The problem
Gather all lines in the entries that include the word "Unraveling".

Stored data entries
######

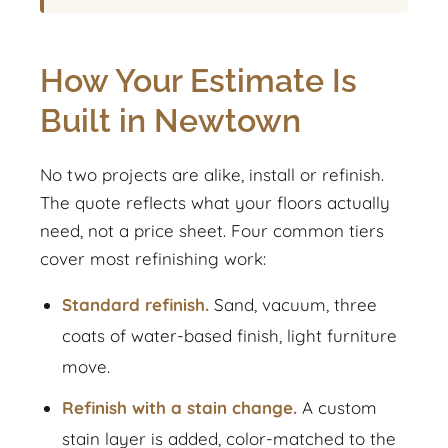
How Your Estimate Is
Built in Newtown
No two projects are alike, install or refinish.
The quote reflects what your floors actually
need, not a price sheet. Four common tiers
cover most refinishing work:
Standard refinish.
Sand, vacuum, three
coats of water-based finish, light furniture
move.
Refinish with a stain change.
A custom
stain layer is added, color-matched to the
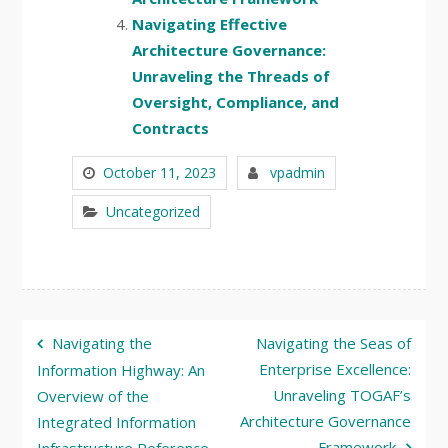
Navigating Effective
Architecture Governance:
Unraveling the Threads of
Oversight, Compliance, and
Contracts
October 11, 2023
vpadmin
Uncategorized
Post
Navigating the
Navigating the Seas of
navigation
Enterprise Excellence:
Information Highway: An
Unraveling TOGAF’s
Overview of the
Architecture Governance
Integrated Information
Framework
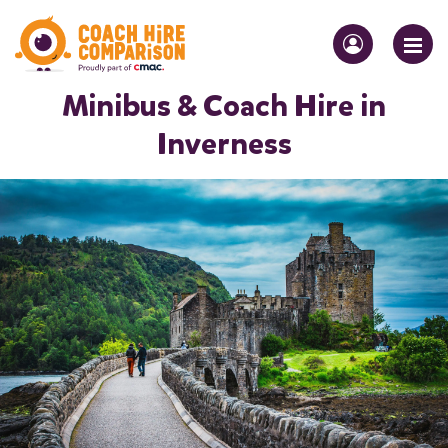
Minibus & Coach Hire in
Inverness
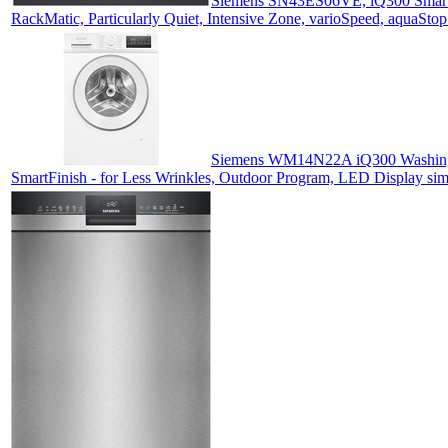
Siemens SN43ES06VE, iQ300 Smart D
RackMatic, Particularly Quiet, Intensive Zone, varioSpeed, aquaSto
Siemens WM14N22A iQ300 Washing Ma
SmartFinish - for Less Wrinkles, Outdoor Program, LED Display si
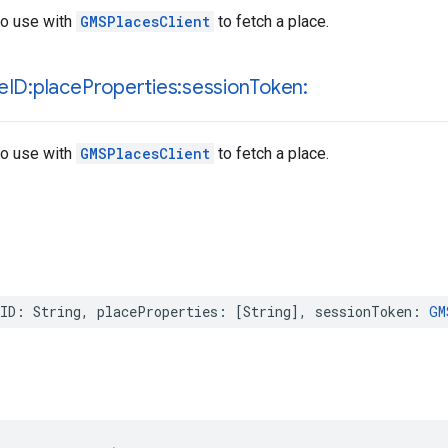
to use with
GMSPlacesClient
to fetch a place.
e
ID:place
Properties:session
Token:
to use with
GMSPlacesClient
to fetch a place.
ID
:
String
,
placeProperties
:
[
String
],
sessionToken
:
GM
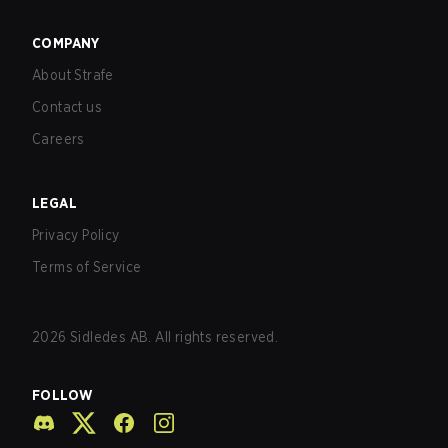
COMPANY
About Strafe
Contact us
Careers
LEGAL
Privacy Policy
Terms of Service
2026
Sidledes AB. All rights reserved.
FOLLOW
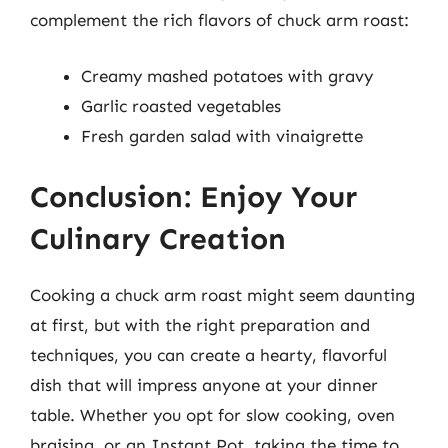
complement the rich flavors of chuck arm roast:
Creamy mashed potatoes with gravy
Garlic roasted vegetables
Fresh garden salad with vinaigrette
Conclusion: Enjoy Your
Culinary Creation
Cooking a chuck arm roast might seem daunting
at first, but with the right preparation and
techniques, you can create a hearty, flavorful
dish that will impress anyone at your dinner
table. Whether you opt for slow cooking, oven
braising, or an Instant Pot, taking the time to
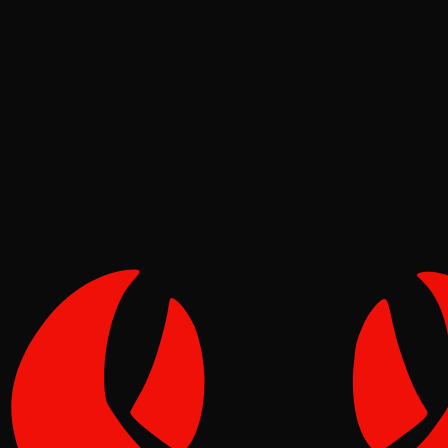
Deep Dives
Pinch
May 12, 2026
Verified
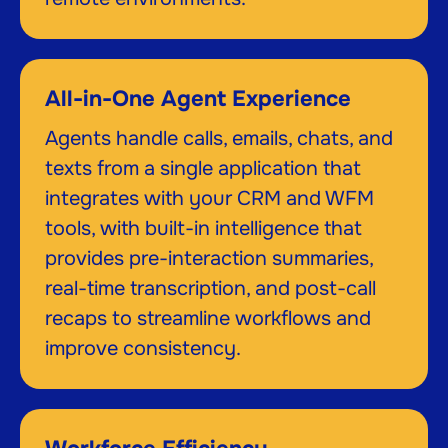
All-in-One Agent Experience
Agents handle calls, emails, chats, and
texts from a single application that
integrates with your CRM and WFM
tools, with built-in intelligence that
provides pre-interaction summaries,
real-time transcription, and post-call
recaps to streamline workflows and
improve consistency.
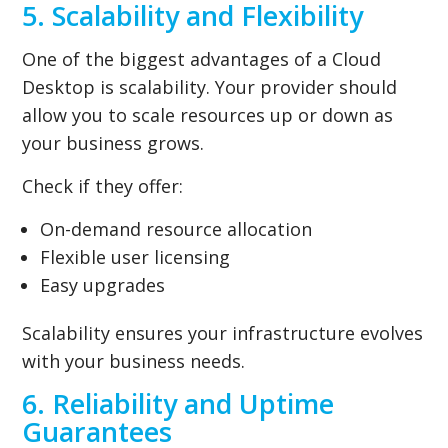
5. Scalability and Flexibility
One of the biggest advantages of a Cloud
Desktop is scalability. Your provider should
allow you to scale resources up or down as
your business grows.
Check if they offer:
On-demand resource allocation
Flexible user licensing
Easy upgrades
Scalability ensures your infrastructure evolves
with your business needs.
6. Reliability and Uptime
Guarantees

######

Exercise solution
Unraveling the Threads of
Unraveling TOGAF’s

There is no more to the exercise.